## Records for processing
--- START ---

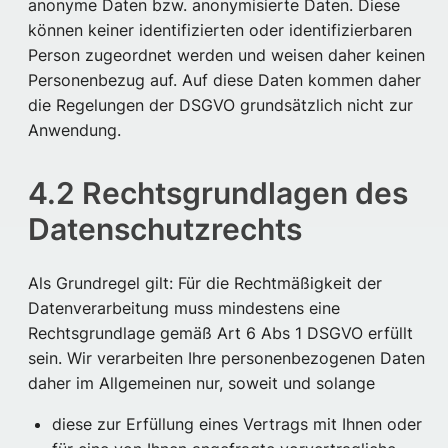
anonyme Daten bzw. anonymisierte Daten. Diese
können keiner identifizierten oder identifizierbaren
Person zugeordnet werden und weisen daher keinen
Personenbezug auf. Auf diese Daten kommen daher
die Regelungen der DSGVO grundsätzlich nicht zur
Anwendung.
4.2 Rechtsgrundlagen des
Datenschutzrechts
Als Grundregel gilt: Für die Rechtmäßigkeit der
Datenverarbeitung muss mindestens eine
Rechtsgrundlage gemäß Art 6 Abs 1 DSGVO erfüllt
sein. Wir verarbeiten Ihre personenbezogenen Daten
daher im Allgemeinen nur, soweit und solange
diese zur Erfüllung eines Vertrags mit Ihnen oder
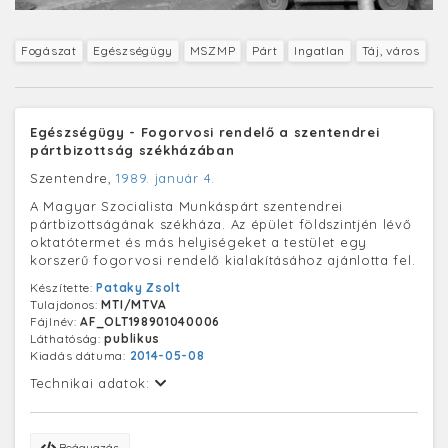
Fogászat
Egészségügy
MSZMP
Párt
Ingatlan
Táj, város
Egészségügy - Fogorvosi rendelő a szentendrei
pártbizottság székházában
Szentendre,
1989. január 4.
A Magyar Szocialista Munkáspárt szentendrei
pártbizottságának székháza. Az épület földszintjén lévő
oktatótermet és más helyiségeket a testület egy
korszerű fogorvosi rendelő kialakításához ajánlotta fel.
Készítette:
Pataky Zsolt
Tulajdonos:
MTI/MTVA
Fájlnév:
AF_OLT198901040006
Láthatóság:
publikus
Kiadás dátuma:
2014-05-08
Technikai adatok:
Beágyazás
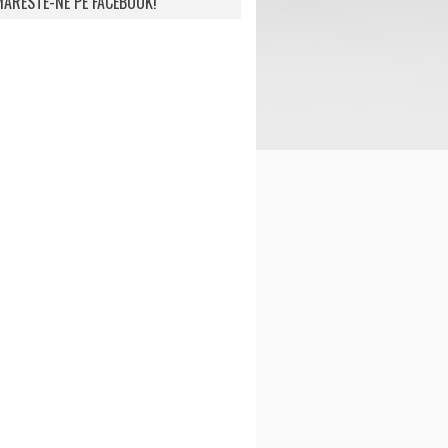
ARESTE-NE PE FACEBOOK!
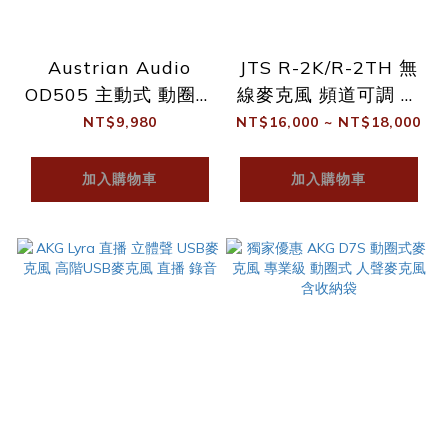
Austrian Audio
JTS R-2K/R-2TH 無
OD505 主動式 動圈麥
線麥克風 頻道可調 搭
克風 原AKG工程團隊
配2支麥克風 可選配耳
NT$9,980
NT$16,000 ~ NT$18,000
掛MIC/適合會議/演出
加入購物車
加入購物車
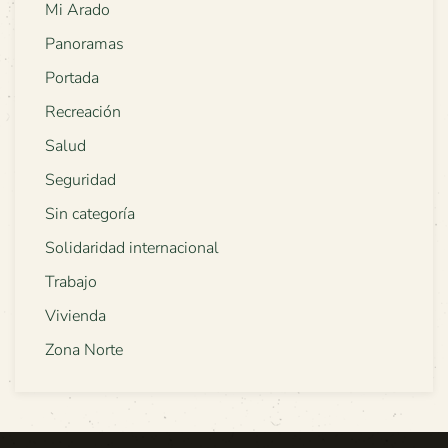
Mi Arado
Panoramas
Portada
Recreación
Salud
Seguridad
Sin categoría
Solidaridad internacional
Trabajo
Vivienda
Zona Norte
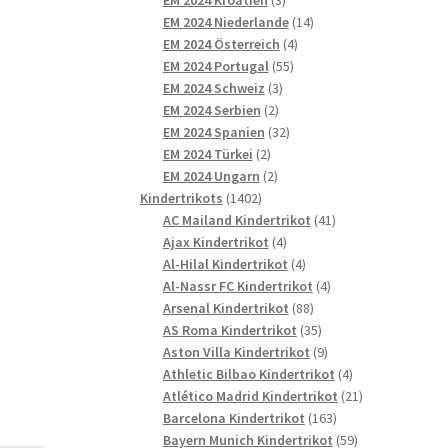
Produkte
14
EM 2024 Niederlande
14
4
Produkte
EM 2024 Österreich
4
55
Produkte
EM 2024 Portugal
55
3
Produkte
EM 2024 Schweiz
3
2
Produkte
EM 2024 Serbien
2
Produkte
32
EM 2024 Spanien
32
2
Produkte
EM 2024 Türkei
2
Produkte
2
EM 2024 Ungarn
2
1402
Produkte
Kindertrikots
1402
Produkte
41
AC Mailand Kindertrikot
41
4
Produkte
Ajax Kindertrikot
4
Produkte
4
Al-Hilal Kindertrikot
4
Produkte
4
Al-Nassr FC Kindertrikot
4
88
Produkte
Arsenal Kindertrikot
88
Produkte
35
AS Roma Kindertrikot
35
Produkte
9
Aston Villa Kindertrikot
9
Produkte
4
Athletic Bilbao Kindertrikot
4
Produkte
21
Atlético Madrid Kindertrikot
21
163
Produkte
Barcelona Kindertrikot
163
Produkte
59
Bayern Munich Kindertrikot
59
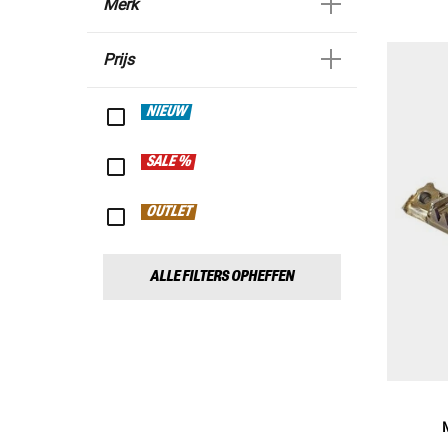
Merk
Prijs
NIEUW
SALE %
OUTLET
ALLE FILTERS OPHEFFEN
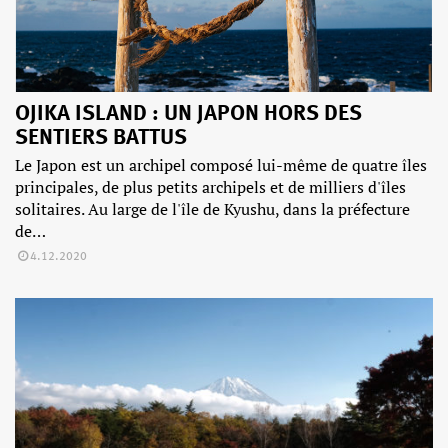
OJIKA ISLAND : UN JAPON HORS DES
SENTIERS BATTUS
Le Japon est un archipel composé lui-même de quatre îles
principales, de plus petits archipels et de milliers d'îles
solitaires. Au large de l'île de Kyushu, dans la préfecture
de…
4.12.2020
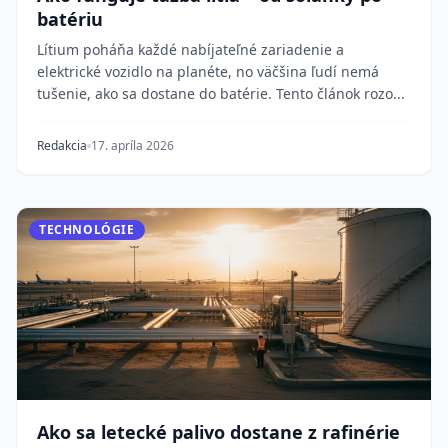
batériu
Lítium poháňa každé nabíjateľné zariadenie a
elektrické vozidlo na planéte, no väčšina ľudí nemá
tušenie, ako sa dostane do batérie. Tento článok rozo...
Redakcia
17. apríla 2026
TECHNOLÓGIE
Ako sa letecké palivo dostane z rafinérie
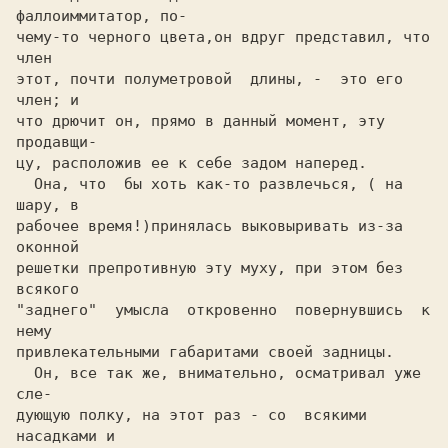
фаллоиммитатор, по-

чему-то черного цвета,он вдруг представил, что 
член

этот, почти полуметровой  длины, -  это его 
член; и

что дрючит он, прямо в данный момент, эту 
продавщи-

цу, расположив ее к себе задом наперед.

  Она, что  бы хоть как-то развлечься, ( на 
шару, в

рабочее время!)принялась выковыривать из-за 
оконной

решетки препротивную эту муху, при этом без 
всякого

"заднего"  умысла  откровенно  повернувшись  к 
нему

привлекательными габаритами своей задницы.

  Он, все так же, внимательно, осматривал уже  
сле-

дующую полку, на этот раз - со  всякими 
насадками и
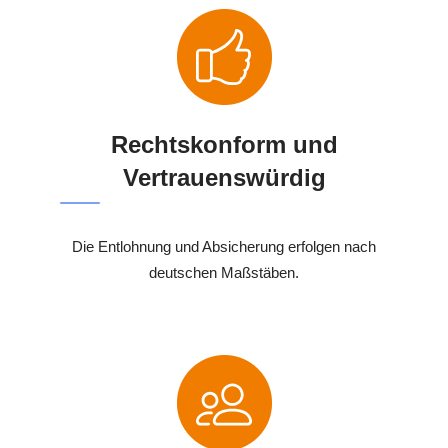
Rechtskonform und
Vertrauenswürdig
Die Entlohnung und Absicherung erfolgen nach
deutschen Maßstäben.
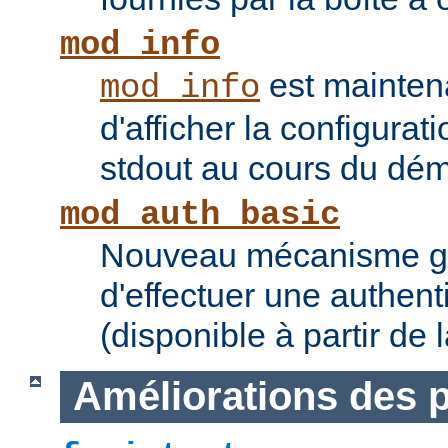
mod_info
est mainten
mod_info
d'afficher la configurat
stdout au cours du dém
mod_auth_basic
Nouveau mécanisme gé
d'effectuer une authent
(disponible à partir de 
Améliorations des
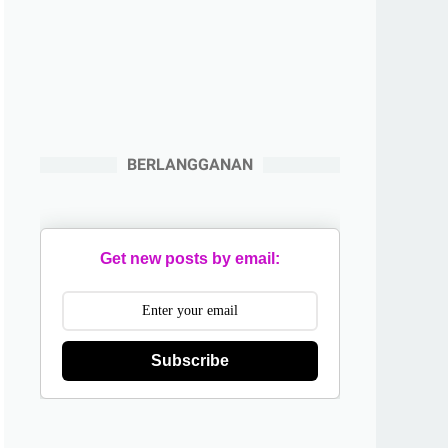
BERLANGGANAN
Get new posts by email:
Subscribe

--- END ---

Go line by line through the data, copying each one that contains the word "îles".

Le Japon est un archipel composé lui-même de quatre îles
principales, de plus petits archipels et de milliers d'îles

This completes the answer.